The one thing that all of these batsmen have in common is that they’re amazingly skilled at hitting and defending the ball when it is on the line of their pads. If you’re someone who is going to bat in front of the stumps, you will need to make sure that you possess this skill too. It’s something you should spend a lot of hours practicing in the nets! Additionally, I’d recommend studying the players that I’ve mentioned above and seeing if there are any aspects of their techniques that you think you could incorporate into your own game. Professional players are often the best people to learn from!
Are There Any Cricket Laws That Regulate Where The Batsman Is Allowed To Stand?
The only cricket law that stops the batsman from standing in a certain area is the following:
‘The on-strike batsman shall not adopt a stance in the protected area or so close to it that frequent encroachment is inevitable’
If you’re wondering exactly what this means, you’re probably not alone. Basically, it means that the batsman is not allowed to stand so far outside their crease that they end up standing on the protected area of the pitch. Also, even if the batsman stands just outside the protected area, playing a front foot shot could lead to them ending up standing in the protected area – so the umpire will not allow them to get close!
If you want to know where the protected area of the pitch is, it’s shown in the diagram below. It is a rectangular zone about 5 feet away from both popping creases, and it’s 2 feet wide. If you’d like to read a little more about it, along with reasons why batsmen choose to bat outside of their crease and how it can benefit your game – click here!

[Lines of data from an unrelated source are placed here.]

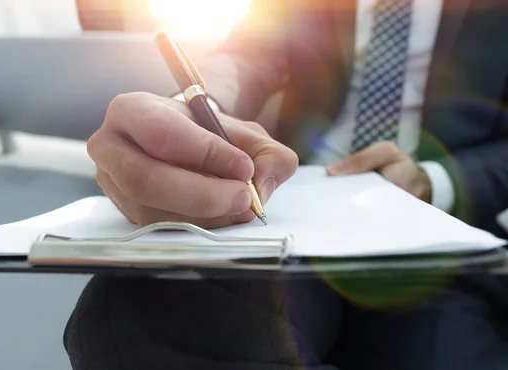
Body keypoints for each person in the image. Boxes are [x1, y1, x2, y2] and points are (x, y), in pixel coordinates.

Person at [64, 0, 508, 369]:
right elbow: (247, 55)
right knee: (148, 319)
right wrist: (196, 107)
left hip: (436, 239)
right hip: (288, 214)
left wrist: (435, 180)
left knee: (446, 352)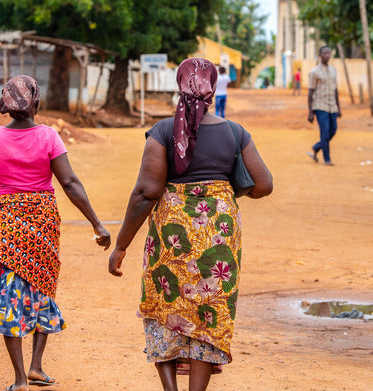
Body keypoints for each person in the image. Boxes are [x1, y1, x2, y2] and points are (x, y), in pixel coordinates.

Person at [107, 58, 273, 391]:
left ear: (179, 87)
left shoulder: (164, 132)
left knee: (166, 302)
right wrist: (225, 192)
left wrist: (121, 245)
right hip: (219, 234)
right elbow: (264, 184)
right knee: (208, 311)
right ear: (212, 89)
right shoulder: (235, 132)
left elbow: (146, 192)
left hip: (174, 235)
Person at [0, 75, 112, 390]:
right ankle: (36, 365)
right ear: (37, 103)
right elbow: (70, 183)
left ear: (6, 106)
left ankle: (22, 377)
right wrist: (96, 223)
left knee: (9, 295)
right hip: (41, 224)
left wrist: (1, 171)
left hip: (4, 226)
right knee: (42, 287)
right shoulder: (50, 136)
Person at [306, 46, 341, 166]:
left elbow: (336, 90)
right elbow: (310, 92)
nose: (327, 55)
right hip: (320, 106)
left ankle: (316, 147)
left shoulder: (333, 70)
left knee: (333, 131)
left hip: (332, 106)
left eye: (329, 53)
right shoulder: (314, 72)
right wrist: (310, 112)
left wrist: (338, 107)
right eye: (325, 53)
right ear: (320, 55)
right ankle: (327, 159)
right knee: (325, 133)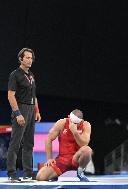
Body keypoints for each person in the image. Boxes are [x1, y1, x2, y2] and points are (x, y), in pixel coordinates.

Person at [7, 48, 41, 182]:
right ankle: (11, 173)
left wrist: (37, 111)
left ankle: (28, 172)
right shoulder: (15, 75)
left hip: (31, 109)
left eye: (31, 58)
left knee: (29, 143)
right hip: (21, 109)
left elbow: (34, 96)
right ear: (20, 59)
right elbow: (10, 95)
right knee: (15, 143)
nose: (30, 60)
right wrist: (17, 113)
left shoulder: (31, 75)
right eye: (27, 57)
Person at [36, 109, 93, 182]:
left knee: (87, 150)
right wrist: (49, 159)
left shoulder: (86, 125)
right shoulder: (61, 123)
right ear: (69, 117)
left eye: (76, 123)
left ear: (81, 121)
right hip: (62, 159)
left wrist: (75, 133)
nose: (74, 124)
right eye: (72, 121)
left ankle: (80, 172)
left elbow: (84, 144)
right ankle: (55, 175)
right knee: (40, 177)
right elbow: (48, 139)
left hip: (76, 159)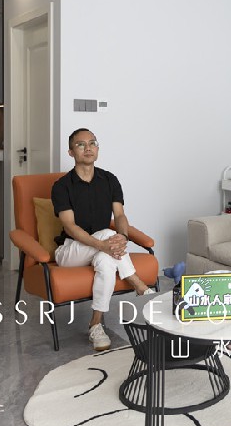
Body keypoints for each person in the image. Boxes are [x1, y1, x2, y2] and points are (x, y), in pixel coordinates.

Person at [52, 128, 155, 351]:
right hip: (71, 251)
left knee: (106, 262)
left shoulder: (109, 179)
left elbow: (120, 216)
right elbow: (70, 226)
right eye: (81, 144)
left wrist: (123, 237)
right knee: (108, 235)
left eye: (92, 143)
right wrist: (104, 244)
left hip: (102, 249)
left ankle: (95, 325)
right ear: (70, 152)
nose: (88, 148)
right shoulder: (61, 186)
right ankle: (138, 284)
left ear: (97, 148)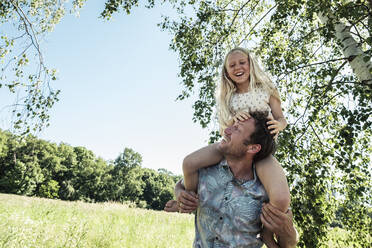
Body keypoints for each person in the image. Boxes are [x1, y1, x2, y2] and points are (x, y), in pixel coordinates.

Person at [189, 47, 290, 247]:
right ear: (226, 72)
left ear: (251, 64)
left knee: (280, 197)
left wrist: (279, 125)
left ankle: (267, 234)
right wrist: (232, 121)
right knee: (190, 163)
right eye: (232, 65)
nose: (238, 67)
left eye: (242, 62)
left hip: (260, 150)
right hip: (233, 147)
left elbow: (281, 118)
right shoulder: (229, 97)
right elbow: (224, 131)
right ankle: (186, 199)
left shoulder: (267, 88)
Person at [165, 111, 297, 247]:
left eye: (237, 129)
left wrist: (290, 237)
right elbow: (181, 185)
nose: (226, 130)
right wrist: (179, 193)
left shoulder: (267, 190)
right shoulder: (205, 172)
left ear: (253, 147)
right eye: (233, 125)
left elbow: (285, 242)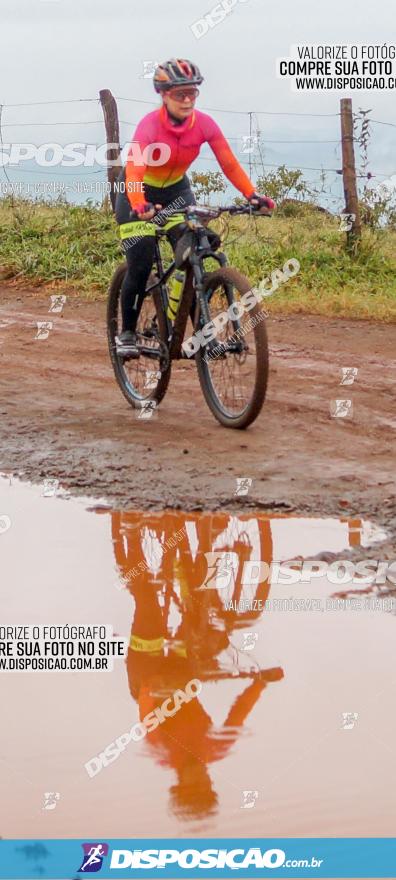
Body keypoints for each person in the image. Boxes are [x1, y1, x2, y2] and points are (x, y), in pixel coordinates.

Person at [115, 58, 275, 356]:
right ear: (163, 94)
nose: (187, 100)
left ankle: (201, 332)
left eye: (192, 93)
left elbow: (228, 163)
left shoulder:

As I covered above, there are multiple advantages and disadvantages to covering your stumps while batting, so it is up to you to decide whether it will be beneficial to your game. If it is something that you choose to do, then you need to stick with it and make sure you get as much batting practice as possible every week. By doing this, you will ensure that you become comfortable with your setup and will be able to combat the weaknesses of the setup much easier.